## INFORMATION PROVIDED
-- Opening Marker --

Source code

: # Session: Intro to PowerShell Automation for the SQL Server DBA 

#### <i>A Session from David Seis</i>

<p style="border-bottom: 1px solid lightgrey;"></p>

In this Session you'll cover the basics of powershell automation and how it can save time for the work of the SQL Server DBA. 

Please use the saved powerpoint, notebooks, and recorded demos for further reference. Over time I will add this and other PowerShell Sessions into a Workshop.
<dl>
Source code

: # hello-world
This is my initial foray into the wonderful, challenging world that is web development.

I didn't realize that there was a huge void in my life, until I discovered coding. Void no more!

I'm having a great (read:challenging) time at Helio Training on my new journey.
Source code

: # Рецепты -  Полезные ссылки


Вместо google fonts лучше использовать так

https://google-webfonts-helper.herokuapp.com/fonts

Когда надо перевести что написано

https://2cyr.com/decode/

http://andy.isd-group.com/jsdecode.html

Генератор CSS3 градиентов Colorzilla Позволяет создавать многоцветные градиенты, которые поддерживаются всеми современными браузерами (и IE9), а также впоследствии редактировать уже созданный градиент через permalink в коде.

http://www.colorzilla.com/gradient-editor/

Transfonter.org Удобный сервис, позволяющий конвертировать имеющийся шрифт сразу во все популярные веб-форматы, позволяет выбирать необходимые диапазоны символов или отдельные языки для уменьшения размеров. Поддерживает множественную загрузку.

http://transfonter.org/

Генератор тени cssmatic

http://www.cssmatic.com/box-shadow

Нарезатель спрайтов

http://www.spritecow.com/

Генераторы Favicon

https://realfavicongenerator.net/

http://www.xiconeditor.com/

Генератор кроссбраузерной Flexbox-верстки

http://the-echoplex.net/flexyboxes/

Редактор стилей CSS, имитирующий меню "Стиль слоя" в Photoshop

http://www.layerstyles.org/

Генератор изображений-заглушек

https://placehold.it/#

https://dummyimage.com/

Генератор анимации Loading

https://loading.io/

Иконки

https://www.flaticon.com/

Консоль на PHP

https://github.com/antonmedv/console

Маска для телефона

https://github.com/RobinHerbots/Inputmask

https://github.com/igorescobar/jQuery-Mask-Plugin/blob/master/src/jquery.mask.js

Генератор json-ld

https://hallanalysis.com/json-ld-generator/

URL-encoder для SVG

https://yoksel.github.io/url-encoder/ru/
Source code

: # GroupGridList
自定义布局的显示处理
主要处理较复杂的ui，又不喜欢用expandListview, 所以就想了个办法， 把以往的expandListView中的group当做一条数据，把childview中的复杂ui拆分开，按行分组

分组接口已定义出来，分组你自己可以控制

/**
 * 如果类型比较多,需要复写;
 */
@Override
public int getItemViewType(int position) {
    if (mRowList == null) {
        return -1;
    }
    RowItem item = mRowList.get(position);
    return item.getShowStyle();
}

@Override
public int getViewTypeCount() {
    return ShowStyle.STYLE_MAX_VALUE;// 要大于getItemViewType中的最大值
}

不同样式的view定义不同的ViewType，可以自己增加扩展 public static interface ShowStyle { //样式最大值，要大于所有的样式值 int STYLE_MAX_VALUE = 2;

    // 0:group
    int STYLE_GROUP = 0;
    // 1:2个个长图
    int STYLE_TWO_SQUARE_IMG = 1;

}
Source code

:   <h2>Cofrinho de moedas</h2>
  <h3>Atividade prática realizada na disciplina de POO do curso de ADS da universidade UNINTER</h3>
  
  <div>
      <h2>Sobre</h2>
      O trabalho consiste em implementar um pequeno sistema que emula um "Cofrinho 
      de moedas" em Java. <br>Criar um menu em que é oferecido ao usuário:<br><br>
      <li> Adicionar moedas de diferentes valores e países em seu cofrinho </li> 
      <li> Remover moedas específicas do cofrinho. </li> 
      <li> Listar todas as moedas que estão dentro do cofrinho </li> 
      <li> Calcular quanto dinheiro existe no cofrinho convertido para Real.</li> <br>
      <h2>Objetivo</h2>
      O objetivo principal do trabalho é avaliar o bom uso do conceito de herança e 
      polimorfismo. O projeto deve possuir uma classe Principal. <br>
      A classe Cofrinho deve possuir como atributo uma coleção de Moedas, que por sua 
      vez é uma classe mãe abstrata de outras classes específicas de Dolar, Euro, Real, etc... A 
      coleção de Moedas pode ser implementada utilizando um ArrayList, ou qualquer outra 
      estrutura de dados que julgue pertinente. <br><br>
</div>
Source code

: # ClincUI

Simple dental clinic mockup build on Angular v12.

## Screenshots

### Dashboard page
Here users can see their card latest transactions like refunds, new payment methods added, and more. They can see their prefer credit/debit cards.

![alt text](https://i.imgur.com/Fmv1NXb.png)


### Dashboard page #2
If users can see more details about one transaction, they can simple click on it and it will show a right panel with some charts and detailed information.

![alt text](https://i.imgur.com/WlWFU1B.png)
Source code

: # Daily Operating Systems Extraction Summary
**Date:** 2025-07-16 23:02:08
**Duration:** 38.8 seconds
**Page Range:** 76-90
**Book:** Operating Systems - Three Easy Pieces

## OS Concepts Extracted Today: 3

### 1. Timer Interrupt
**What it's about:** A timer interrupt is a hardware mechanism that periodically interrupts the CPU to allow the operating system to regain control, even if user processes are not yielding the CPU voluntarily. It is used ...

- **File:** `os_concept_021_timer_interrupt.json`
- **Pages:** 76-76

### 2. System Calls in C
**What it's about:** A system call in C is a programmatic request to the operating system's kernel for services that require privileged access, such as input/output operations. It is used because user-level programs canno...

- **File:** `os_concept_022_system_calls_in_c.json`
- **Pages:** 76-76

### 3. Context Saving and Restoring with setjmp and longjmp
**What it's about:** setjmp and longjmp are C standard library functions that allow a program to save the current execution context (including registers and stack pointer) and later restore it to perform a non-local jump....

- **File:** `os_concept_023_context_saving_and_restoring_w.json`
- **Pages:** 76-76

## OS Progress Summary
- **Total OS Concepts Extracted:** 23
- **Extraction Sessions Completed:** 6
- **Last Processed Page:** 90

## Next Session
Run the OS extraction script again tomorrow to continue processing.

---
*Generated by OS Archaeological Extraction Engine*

-- Closing Marker --

## WHAT TO DO
Repeat each entry word for word.

## RESPONSE FOR THIS EXERCISE
Source code

: # Session: Intro to PowerShell Automation for the SQL Server DBA 

#### <i>A Session from David Seis</i>

<p style="border-bottom: 1px solid lightgrey;"></p>

In this Session you'll cover the basics of powershell automation and how it can save time for the work of the SQL Server DBA. 

Please use the saved powerpoint, notebooks, and recorded demos for further reference. Over time I will add this and other PowerShell Sessions into a Workshop.
<dl>
Source code

: # hello-world
This is my initial foray into the wonderful, challenging world that is web development.

I didn't realize that there was a huge void in my life, until I discovered coding. Void no more!

I'm having a great (read:challenging) time at Helio Training on my new journey.
Source code

: # Рецепты -  Полезные ссылки


Вместо google fonts лучше использовать так

https://google-webfonts-helper.herokuapp.com/fonts

Когда надо перевести что написано

https://2cyr.com/decode/

http://andy.isd-group.com/jsdecode.html

Генератор CSS3 градиентов Colorzilla Позволяет создавать многоцветные градиенты, которые поддерживаются всеми современными браузерами (и IE9), а также впоследствии редактировать уже созданный градиент через permalink в коде.

http://www.colorzilla.com/gradient-editor/

Transfonter.org Удобный сервис, позволяющий конвертировать имеющийся шрифт сразу во все популярные веб-форматы, позволяет выбирать необходимые диапазоны символов или отдельные языки для уменьшения размеров. Поддерживает множественную загрузку.

http://transfonter.org/

Генератор тени cssmatic

http://www.cssmatic.com/box-shadow

Нарезатель спрайтов

http://www.spritecow.com/

Генераторы Favicon

https://realfavicongenerator.net/

http://www.xiconeditor.com/

Генератор кроссбраузерной Flexbox-верстки

http://the-echoplex.net/flexyboxes/

Редактор стилей CSS, имитирующий меню "Стиль слоя" в Photoshop

http://www.layerstyles.org/

Генератор изображений-заглушек

https://placehold.it/#

https://dummyimage.com/

Генератор анимации Loading

https://loading.io/

Иконки

https://www.flaticon.com/

Консоль на PHP

https://github.com/antonmedv/console

Маска для телефона

https://github.com/RobinHerbots/Inputmask

https://github.com/igorescobar/jQuery-Mask-Plugin/blob/master/src/jquery.mask.js

Генератор json-ld

https://hallanalysis.com/json-ld-generator/

URL-encoder для SVG

https://yoksel.github.io/url-encoder/ru/
Source code

: # GroupGridList
自定义布局的显示处理
主要处理较复杂的ui，又不喜欢用expandListview, 所以就想了个办法， 把以往的expandListView中的group当做一条数据，把childview中的复杂ui拆分开，按行分组

分组接口已定义出来，分组你自己可以控制

/**
 * 如果类型比较多,需要复写;
 */
@Override
public int getItemViewType(int position) {
    if (mRowList == null) {
        return -1;
    }
    RowItem item = mRowList.get(position);
    return item.getShowStyle();
}

@Override
public int getViewTypeCount() {
    return ShowStyle.STYLE_MAX_VALUE;// 要大于getItemViewType中的最大值
}

不同样式的view定义不同的ViewType，可以自己增加扩展 public static interface ShowStyle { //样式最大值，要大于所有的样式值 int STYLE_MAX_VALUE = 2;

    // 0:group
    int STYLE_GROUP = 0;
    // 1:2个个长图
    int STYLE_TWO_SQUARE_IMG = 1;

}
Source code

:   <h2>Cofrinho de moedas</h2>
  <h3>Atividade prática realizada na disciplina de POO do curso de ADS da universidade UNINTER</h3>
  
  <div>
      <h2>Sobre</h2>
      O trabalho consiste em implementar um pequeno sistema que emula um "Cofrinho 
      de moedas" em Java. <br>Criar um menu em que é oferecido ao usuário:<br><br>
      <li> Adicionar moedas de diferentes valores e países em seu cofrinho </li> 
      <li> Remover moedas específicas do cofrinho. </li> 
      <li> Listar todas as moedas que estão dentro do cofrinho </li> 
      <li> Calcular quanto dinheiro existe no cofrinho convertido para Real.</li> <br>
      <h2>Objetivo</h2>
      O objetivo principal do trabalho é avaliar o bom uso do conceito de herança e 
      polimorfismo. O projeto deve possuir uma classe Principal. <br>
      A classe Cofrinho deve possuir como atributo uma coleção de Moedas, que por sua 
      vez é uma classe mãe abstrata de outras classes específicas de Dolar, Euro, Real, etc... A 
      coleção de Moedas pode ser implementada utilizando um ArrayList, ou qualquer outra 
      estrutura de dados que julgue pertinente. <br><br>
</div>
Source code

: # ClincUI

Simple dental clinic mockup build on Angular v12.

## Screenshots

### Dashboard page
Here users can see their card latest transactions like refunds, new payment methods added, and more. They can see their prefer credit/debit cards.

![alt text](https://i.imgur.com/Fmv1NXb.png)


### Dashboard page #2
If users can see more details about one transaction, they can simple click on it and it will show a right panel with some charts and detailed information.

![alt text](https://i.imgur.com/WlWFU1B.png)
Source code

: # Daily Operating Systems Extraction Summary
**Date:** 2025-07-16 23:02:08
**Duration:** 38.8 seconds
**Page Range:** 76-90
**Book:** Operating Systems - Three Easy Pieces

## OS Concepts Extracted Today: 3

### 1. Timer Interrupt
**What it's about:** A timer interrupt is a hardware mechanism that periodically interrupts the CPU to allow the operating system to regain control, even if user processes are not yielding the CPU voluntarily. It is used ...

- **File:** `os_concept_021_timer_interrupt.json`
- **Pages:** 76-76

### 2. System Calls in C
**What it's about:** A system call in C is a programmatic request to the operating system's kernel for services that require privileged access, such as input/output operations. It is used because user-level programs canno...

- **File:** `os_concept_022_system_calls_in_c.json`
- **Pages:** 76-76

### 3. Context Saving and Restoring with setjmp and longjmp
**What it's about:** setjmp and longjmp are C standard library functions that allow a program to save the current execution context (including registers and stack pointer) and later restore it to perform a non-local jump....

- **File:** `os_concept_023_context_saving_and_restoring_w.json`
- **Pages:** 76-76

## OS Progress Summary
- **Total OS Concepts Extracted:** 23
- **Extraction Sessions Completed:** 6
- **Last Processed Page:** 90

## Next Session
Run the OS extraction script again tomorrow to continue processing.

---
*Generated by OS Archaeological Extraction Engine*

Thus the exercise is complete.